NEW YORK A lawsuit filed on Monday accuses the Real Estate Board of New York (REBNY) and more than two dozen brokerages and companies of conspiring to artificially inflate commissions paid to agents who help sell residential real estate in Manhattan.

The proposed class action against the REBNY trade group, the Corcoran Group, Douglas Elliman and others followed an Oct. 31 verdict by a federal jury in Missouri awarding home sellers $1.78 billion, in a similar case against the National Association of Realtors and several brokerages.

That verdict, which a judge can triple to more than $5.3 billion, could upend decades-old practices that require sellers to pay commissions to buyers' brokers. NAR faces at least two other similar proposed class actions.

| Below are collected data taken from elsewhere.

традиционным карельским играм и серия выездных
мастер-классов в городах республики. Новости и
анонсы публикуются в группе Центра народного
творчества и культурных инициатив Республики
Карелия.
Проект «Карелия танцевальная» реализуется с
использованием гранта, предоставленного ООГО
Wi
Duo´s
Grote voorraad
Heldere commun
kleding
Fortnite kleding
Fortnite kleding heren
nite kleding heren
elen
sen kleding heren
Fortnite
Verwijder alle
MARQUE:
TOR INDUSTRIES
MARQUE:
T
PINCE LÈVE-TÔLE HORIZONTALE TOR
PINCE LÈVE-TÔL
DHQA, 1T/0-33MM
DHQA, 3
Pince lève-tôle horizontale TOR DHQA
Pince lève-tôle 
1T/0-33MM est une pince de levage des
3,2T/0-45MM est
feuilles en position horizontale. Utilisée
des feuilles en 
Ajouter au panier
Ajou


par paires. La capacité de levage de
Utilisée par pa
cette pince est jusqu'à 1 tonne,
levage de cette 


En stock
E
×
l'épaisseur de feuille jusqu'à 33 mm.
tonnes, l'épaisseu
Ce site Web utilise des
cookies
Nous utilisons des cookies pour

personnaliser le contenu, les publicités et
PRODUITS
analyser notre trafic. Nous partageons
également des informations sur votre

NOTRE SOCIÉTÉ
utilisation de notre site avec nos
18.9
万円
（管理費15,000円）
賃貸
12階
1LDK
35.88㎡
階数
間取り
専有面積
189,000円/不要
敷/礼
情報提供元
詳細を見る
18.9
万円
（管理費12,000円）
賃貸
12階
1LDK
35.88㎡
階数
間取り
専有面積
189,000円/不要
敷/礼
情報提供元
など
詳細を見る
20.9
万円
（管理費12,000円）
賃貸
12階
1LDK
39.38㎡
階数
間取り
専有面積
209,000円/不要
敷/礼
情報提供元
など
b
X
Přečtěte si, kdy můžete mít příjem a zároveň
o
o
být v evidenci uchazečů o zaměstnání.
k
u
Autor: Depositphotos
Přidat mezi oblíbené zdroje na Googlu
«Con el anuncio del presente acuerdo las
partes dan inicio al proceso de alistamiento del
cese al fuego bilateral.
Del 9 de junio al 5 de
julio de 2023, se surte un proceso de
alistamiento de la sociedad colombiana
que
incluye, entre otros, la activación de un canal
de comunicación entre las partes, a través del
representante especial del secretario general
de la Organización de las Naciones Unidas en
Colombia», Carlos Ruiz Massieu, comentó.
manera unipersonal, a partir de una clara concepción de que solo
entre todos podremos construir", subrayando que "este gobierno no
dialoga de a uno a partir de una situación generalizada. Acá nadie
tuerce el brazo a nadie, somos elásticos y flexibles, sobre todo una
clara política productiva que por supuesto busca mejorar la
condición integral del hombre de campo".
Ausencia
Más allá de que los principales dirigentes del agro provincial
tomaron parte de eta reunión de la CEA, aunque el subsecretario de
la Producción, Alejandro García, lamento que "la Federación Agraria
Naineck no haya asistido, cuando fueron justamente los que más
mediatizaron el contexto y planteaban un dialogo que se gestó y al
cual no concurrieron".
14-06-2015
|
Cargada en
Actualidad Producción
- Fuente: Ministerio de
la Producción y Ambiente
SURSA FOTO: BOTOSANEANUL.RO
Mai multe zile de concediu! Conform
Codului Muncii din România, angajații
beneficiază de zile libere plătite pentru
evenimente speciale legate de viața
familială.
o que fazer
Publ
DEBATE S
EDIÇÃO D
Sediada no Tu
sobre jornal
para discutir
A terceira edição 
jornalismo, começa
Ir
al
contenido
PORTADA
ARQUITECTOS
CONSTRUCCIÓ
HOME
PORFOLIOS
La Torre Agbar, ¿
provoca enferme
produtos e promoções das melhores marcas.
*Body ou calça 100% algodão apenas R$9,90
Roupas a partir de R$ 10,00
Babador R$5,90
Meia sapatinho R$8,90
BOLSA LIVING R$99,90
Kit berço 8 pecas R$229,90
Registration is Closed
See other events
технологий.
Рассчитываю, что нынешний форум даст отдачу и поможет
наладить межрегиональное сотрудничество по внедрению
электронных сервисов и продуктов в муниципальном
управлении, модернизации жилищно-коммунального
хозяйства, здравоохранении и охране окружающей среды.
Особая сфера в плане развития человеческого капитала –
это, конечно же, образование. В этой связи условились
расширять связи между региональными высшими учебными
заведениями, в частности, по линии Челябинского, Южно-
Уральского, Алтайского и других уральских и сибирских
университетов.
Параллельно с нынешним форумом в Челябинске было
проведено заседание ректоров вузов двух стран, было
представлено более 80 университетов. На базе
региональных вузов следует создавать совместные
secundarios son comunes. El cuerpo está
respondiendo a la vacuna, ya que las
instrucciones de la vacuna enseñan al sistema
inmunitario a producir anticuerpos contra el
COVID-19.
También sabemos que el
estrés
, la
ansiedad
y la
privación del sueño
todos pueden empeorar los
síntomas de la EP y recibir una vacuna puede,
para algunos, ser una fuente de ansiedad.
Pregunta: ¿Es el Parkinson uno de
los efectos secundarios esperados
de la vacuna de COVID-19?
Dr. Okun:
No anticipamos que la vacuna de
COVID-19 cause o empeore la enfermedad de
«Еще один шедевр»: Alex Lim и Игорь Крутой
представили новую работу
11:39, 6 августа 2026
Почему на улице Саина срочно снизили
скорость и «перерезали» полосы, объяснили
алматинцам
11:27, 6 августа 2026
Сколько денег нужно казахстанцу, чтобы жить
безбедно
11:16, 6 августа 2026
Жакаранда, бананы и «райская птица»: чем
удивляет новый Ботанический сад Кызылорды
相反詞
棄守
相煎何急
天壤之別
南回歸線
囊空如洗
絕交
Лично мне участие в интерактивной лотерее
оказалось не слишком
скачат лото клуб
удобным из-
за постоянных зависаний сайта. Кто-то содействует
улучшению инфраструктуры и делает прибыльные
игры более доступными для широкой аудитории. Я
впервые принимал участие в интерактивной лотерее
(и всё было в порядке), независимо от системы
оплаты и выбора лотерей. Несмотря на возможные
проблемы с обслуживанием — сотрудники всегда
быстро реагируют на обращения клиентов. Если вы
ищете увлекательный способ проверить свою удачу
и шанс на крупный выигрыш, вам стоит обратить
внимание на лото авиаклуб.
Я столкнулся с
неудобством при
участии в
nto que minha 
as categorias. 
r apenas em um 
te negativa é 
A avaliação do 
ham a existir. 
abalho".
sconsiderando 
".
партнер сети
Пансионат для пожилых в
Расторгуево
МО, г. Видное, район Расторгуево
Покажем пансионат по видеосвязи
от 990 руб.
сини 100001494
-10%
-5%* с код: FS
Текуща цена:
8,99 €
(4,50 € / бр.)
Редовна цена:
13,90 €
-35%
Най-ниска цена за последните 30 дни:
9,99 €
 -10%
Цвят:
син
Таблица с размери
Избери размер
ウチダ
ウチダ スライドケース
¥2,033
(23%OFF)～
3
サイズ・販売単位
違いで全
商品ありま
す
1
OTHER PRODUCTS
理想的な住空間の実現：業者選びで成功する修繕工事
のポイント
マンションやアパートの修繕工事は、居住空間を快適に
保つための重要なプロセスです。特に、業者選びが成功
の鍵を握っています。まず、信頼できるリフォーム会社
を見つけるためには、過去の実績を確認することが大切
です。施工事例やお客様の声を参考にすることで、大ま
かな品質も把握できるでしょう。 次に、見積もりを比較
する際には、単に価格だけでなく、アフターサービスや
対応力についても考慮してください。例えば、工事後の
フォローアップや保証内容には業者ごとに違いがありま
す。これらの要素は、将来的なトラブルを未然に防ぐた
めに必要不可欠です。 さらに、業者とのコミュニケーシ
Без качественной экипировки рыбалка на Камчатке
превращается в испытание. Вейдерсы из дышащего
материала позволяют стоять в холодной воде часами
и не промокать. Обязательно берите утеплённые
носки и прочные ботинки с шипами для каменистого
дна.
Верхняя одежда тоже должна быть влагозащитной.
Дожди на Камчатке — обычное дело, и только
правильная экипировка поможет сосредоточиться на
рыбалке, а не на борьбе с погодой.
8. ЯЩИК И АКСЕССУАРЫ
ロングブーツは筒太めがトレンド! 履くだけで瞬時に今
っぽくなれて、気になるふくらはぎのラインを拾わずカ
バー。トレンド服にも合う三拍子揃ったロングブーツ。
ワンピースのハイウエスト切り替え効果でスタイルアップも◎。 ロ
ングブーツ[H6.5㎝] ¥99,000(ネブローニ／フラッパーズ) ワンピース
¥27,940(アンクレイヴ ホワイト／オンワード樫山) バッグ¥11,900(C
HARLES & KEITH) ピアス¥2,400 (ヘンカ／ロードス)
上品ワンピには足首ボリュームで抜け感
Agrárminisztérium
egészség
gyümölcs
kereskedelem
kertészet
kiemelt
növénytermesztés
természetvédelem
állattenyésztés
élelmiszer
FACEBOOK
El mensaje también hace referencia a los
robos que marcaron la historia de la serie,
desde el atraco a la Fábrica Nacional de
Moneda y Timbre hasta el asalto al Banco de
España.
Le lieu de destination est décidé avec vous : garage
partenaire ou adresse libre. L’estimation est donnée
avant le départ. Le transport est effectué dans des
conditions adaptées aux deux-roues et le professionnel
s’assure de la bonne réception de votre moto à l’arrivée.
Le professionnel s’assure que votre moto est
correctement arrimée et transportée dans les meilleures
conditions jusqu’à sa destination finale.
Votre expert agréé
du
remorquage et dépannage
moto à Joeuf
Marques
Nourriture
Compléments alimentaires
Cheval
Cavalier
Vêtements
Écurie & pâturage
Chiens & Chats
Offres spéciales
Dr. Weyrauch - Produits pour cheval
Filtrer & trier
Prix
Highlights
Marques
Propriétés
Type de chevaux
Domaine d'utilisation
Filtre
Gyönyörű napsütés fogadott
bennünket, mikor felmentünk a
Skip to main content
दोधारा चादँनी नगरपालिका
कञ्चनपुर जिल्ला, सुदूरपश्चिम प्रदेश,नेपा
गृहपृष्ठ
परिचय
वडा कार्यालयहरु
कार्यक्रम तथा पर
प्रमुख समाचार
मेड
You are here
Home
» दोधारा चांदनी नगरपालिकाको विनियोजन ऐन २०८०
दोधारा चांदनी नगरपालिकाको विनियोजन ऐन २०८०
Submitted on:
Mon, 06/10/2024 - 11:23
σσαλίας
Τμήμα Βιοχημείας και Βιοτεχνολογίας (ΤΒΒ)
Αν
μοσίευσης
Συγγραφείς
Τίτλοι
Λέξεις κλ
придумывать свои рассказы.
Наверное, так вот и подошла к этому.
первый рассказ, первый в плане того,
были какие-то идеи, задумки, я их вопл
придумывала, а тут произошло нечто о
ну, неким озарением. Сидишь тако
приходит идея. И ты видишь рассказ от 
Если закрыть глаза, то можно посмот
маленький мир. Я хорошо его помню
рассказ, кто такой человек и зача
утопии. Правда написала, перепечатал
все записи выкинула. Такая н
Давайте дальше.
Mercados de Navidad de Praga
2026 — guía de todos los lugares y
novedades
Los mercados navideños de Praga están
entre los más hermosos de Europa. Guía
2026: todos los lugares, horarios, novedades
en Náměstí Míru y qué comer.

In Monday's lawsuit in federal court in Manhattan, plaintiff Monty March said commissions on Manhattan residential sales remain a stable 5% to 6% even as home prices soar, with the average apartment price topping $2 million by early 2022.

March said sellers using REBNY's listing service should not pay 2.5% to 3% commissions to buyers' brokers given how commissions are lower in "fully competitive" markets such as Brooklyn, where they are negotiated separately and average 1%.

REBNY General Counsel Carl Hum said the group was reviewing the complaint with its lawyers, and was confident its listing service's practices and procedures "abide by all relevant laws."

Corcoran and Douglas Elliman did not immediately respond to requests for comment.

March said he paid inflated commissions when he recently sold property on Manhattan's Upper East Side. Property records show he sold an apartment there for $5.6 million in July 2022.

Starting on Jan. 1, REBNY will begin requiring sellers, not their brokers, to directly pay any commissions to buyers' brokers, to promote "transparency and consumer confidence in the residential marketplace."

March said it is unclear whether this would result in lower commissions, or delay sales while buyers' brokers negotiate with sellers.

The lawsuit seeks damages for sellers of Manhattan residential property in the last four years who paid buyer brokers' commissions under REBNY rules.

The case is March v. Real Estate Board of New York et al, U.S. District Court, Southern District of New York, No. 23-09995.